Germany's foreign minister has called on the leaders of Iraqi Kurdistan to "peacefully" resolve disputes with Baghdad. Iraqi Kurdistan's premier instead urged Berlin to take a "stronger role" in resolving the conflict.

German Foreign Minister Sigmar Gabriel on Monday said Berlin's support for the Kurdistan Regional Government in Iraq was linked to "Iraq as a unified state" after meeting with Iraqi Kurdistan's premier, Nechirvan Barzani.

Berlin has provided more than €1 billion ($1.2 billion) in humanitarian and development aid to Iraq since 2014, making the country one of the largest recipients of German assistance.
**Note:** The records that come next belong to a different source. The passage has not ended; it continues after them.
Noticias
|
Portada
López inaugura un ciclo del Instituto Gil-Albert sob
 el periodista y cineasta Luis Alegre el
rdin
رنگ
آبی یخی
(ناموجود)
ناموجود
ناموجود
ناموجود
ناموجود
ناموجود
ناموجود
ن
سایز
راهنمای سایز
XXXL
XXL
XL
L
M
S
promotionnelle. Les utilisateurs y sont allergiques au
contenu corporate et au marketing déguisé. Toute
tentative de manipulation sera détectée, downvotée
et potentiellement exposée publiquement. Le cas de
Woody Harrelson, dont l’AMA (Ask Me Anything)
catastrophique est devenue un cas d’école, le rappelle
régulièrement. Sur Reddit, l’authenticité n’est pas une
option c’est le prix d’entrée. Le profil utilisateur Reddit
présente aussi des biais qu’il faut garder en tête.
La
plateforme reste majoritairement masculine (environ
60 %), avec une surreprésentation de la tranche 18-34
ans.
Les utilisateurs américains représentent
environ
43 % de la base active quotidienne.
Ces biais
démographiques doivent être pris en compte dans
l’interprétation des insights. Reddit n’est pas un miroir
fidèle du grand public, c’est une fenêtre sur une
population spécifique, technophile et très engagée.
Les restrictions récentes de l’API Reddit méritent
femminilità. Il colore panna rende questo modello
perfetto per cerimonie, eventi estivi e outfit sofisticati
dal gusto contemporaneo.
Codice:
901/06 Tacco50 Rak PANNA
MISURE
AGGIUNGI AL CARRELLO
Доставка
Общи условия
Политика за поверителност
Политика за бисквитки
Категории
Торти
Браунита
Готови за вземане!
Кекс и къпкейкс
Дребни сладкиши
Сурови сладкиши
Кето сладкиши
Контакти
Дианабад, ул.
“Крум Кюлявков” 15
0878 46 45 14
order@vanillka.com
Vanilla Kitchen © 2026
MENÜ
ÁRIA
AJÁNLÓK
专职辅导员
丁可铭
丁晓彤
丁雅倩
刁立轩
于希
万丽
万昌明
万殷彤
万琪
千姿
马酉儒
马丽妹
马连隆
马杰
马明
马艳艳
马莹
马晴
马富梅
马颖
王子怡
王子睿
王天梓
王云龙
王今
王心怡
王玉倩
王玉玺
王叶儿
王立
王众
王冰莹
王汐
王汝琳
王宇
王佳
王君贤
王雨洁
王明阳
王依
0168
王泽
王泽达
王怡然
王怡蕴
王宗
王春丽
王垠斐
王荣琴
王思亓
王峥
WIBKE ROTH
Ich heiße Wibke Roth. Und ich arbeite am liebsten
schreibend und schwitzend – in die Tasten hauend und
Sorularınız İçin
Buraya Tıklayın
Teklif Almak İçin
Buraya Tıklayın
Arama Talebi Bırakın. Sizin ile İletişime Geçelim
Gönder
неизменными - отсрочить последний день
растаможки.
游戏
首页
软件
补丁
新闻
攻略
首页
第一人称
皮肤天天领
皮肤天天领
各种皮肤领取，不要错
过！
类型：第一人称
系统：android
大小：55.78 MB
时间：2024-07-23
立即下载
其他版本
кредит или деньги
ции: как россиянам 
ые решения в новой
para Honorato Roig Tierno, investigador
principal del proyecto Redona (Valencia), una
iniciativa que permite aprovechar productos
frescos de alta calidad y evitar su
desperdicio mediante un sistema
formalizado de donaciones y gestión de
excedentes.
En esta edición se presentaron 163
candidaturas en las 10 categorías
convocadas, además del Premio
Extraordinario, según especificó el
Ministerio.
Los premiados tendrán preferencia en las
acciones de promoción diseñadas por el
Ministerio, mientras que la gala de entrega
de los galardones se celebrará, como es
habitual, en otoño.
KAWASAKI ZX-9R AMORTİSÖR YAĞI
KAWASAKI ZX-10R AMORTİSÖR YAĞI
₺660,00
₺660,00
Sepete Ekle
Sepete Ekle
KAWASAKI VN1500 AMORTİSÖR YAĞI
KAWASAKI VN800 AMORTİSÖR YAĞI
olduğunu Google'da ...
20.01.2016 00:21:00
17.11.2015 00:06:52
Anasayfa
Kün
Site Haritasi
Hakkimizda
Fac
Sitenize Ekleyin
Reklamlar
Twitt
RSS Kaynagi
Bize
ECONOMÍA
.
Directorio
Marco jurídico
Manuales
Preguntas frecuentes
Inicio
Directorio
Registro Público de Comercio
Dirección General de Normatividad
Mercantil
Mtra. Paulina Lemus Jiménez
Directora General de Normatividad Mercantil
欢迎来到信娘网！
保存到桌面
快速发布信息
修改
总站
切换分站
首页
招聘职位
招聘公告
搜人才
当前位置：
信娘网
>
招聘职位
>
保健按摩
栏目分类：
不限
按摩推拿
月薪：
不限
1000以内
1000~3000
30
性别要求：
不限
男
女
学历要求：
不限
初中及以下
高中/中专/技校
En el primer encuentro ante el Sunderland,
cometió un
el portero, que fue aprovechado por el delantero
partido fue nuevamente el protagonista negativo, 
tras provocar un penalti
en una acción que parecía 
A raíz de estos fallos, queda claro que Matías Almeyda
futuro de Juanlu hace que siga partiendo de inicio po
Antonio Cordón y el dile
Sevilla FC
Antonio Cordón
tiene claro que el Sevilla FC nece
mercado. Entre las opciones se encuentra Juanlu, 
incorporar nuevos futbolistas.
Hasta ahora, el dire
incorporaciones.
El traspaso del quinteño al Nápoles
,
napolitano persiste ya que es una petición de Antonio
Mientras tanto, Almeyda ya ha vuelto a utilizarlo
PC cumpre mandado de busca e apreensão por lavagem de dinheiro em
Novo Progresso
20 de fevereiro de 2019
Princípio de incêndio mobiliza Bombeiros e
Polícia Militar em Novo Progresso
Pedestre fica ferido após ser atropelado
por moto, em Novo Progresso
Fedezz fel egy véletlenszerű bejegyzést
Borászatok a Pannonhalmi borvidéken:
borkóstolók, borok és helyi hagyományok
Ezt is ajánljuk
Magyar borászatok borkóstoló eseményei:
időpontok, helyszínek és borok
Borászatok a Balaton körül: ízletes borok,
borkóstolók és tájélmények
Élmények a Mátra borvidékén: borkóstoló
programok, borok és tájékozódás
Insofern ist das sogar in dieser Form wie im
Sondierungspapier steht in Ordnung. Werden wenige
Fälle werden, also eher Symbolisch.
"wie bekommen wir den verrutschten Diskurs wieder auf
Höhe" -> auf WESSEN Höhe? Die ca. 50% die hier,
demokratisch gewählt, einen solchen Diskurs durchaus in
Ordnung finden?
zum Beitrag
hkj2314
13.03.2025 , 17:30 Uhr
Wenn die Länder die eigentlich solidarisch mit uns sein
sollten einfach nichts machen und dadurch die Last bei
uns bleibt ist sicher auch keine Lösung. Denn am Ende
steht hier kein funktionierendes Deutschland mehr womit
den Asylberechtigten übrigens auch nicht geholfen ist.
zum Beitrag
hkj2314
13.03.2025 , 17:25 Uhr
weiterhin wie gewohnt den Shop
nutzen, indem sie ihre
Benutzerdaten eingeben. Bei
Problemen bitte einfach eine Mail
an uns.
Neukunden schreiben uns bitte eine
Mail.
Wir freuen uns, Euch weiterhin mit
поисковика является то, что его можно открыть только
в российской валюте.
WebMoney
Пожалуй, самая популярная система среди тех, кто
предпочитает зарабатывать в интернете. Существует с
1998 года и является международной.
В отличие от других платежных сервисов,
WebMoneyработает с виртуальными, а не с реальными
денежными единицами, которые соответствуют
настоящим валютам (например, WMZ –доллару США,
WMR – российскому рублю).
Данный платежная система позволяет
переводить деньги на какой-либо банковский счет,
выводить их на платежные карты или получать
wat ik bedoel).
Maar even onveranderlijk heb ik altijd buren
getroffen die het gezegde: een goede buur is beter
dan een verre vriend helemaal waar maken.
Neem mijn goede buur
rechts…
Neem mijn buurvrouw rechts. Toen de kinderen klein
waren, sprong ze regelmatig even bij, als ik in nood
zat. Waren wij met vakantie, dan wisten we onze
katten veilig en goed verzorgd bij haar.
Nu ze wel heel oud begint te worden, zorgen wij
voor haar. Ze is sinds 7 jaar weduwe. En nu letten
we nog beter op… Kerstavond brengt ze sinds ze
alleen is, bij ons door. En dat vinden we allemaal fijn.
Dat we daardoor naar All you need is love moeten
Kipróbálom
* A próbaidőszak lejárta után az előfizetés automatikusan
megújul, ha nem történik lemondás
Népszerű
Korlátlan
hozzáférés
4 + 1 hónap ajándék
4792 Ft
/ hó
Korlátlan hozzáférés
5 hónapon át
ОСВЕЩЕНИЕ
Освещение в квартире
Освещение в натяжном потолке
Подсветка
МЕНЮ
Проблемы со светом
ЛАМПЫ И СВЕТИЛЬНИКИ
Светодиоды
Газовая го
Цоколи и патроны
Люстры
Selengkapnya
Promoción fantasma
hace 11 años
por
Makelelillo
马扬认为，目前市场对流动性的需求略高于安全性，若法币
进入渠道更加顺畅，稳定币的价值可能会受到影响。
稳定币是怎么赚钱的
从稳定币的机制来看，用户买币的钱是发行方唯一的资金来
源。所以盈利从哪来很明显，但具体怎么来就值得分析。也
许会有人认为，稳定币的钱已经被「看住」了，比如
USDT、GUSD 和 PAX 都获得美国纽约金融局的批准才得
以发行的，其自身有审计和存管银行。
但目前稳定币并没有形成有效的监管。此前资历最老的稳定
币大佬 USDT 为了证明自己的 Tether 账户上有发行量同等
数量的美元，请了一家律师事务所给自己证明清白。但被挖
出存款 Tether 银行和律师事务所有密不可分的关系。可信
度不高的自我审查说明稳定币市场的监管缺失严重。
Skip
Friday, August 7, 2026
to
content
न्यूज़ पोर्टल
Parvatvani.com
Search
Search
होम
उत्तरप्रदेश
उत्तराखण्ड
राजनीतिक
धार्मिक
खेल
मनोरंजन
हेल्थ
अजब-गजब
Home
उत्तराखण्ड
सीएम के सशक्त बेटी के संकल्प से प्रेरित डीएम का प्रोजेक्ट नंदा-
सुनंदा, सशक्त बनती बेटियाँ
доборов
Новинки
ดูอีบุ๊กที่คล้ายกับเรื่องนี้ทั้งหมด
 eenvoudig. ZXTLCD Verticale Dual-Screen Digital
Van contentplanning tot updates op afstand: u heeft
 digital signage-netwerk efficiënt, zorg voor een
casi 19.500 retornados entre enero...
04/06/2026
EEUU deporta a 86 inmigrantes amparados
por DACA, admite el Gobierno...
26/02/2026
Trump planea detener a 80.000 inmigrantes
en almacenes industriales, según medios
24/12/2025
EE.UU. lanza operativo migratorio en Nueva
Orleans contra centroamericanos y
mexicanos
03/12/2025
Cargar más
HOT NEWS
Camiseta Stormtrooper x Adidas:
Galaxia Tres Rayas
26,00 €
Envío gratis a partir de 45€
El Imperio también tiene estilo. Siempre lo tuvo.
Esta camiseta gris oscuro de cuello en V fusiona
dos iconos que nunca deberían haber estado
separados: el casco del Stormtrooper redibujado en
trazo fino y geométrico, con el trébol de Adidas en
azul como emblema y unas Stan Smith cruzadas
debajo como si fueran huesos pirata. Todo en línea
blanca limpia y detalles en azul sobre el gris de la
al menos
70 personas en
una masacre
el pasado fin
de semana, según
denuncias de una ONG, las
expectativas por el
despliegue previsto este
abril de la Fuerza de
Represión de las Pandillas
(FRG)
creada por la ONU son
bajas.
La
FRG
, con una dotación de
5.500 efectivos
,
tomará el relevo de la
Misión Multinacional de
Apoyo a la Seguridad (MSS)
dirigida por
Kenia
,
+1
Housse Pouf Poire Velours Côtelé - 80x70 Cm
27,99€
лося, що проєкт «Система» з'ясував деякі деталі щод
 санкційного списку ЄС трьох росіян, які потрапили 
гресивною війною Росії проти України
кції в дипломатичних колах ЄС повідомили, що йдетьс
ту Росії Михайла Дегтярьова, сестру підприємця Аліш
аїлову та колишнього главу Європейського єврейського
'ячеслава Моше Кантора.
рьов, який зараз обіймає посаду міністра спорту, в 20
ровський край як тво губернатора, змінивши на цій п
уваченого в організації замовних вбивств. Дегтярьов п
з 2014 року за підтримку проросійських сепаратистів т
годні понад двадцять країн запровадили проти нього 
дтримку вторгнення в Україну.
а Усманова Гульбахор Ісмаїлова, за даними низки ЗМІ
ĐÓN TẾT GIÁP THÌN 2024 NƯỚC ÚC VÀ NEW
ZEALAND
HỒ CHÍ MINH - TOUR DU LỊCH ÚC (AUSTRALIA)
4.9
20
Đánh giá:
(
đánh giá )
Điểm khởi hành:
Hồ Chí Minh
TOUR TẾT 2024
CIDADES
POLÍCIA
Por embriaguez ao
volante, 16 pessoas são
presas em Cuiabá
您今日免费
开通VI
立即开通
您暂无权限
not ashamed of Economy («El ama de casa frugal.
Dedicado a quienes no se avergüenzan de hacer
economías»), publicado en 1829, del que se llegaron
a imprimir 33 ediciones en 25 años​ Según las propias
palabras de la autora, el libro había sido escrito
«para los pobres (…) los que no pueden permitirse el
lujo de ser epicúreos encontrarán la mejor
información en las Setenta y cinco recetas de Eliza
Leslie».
Read more: Who are the Kurds?

"We want to continue that, but the precondition is that Iraq resolves its internal conflicts peacefully and democratically and that we find a way out of the tense situation we are in now," Gabriel said during a joint press conference.

The foreign minister told reporters that Germany had warned the regional government against holding a controversial Kurdish independence referendum, a move that triggered a violent response from Baghdad.

Iraqi Kurdistan Prime Minister Nechirvan Barzani urged Germany to take a stronger role in ending a dispute with Baghdad

Iraqi Kurdistan Prime Minister Nechirvan Barzani urged Germany to take a "stronger role" in ending a dispute with Baghdad

'Stronger role'

In response to the Iraqi Kurdish government's refusal to annul the referendum, Iraqi-led forces launched a military campaign in parts of northern Iraq and recaptured several Kurdish-held areas, including the oil-rich province of Kirkuk.

Standing next to Gabriel, Barzani urged Germany to "play a stronger role in bringing us together." After meeting with the foreign minister, Barzani is expected to meet with German Chancellor Angela Merkel.

Read more: Kirkuk: What you need to know about the Kurdish-Iraqi dispute

The turmoil in northern Iraq prompted German authorities to suspend a Bundeswehr mission to train Iraqi Kurds, which includes roughly 150 German service members.

While Germany's parliament voted to extend the military mission, its mandate ends in March to allow the next government to determine its status.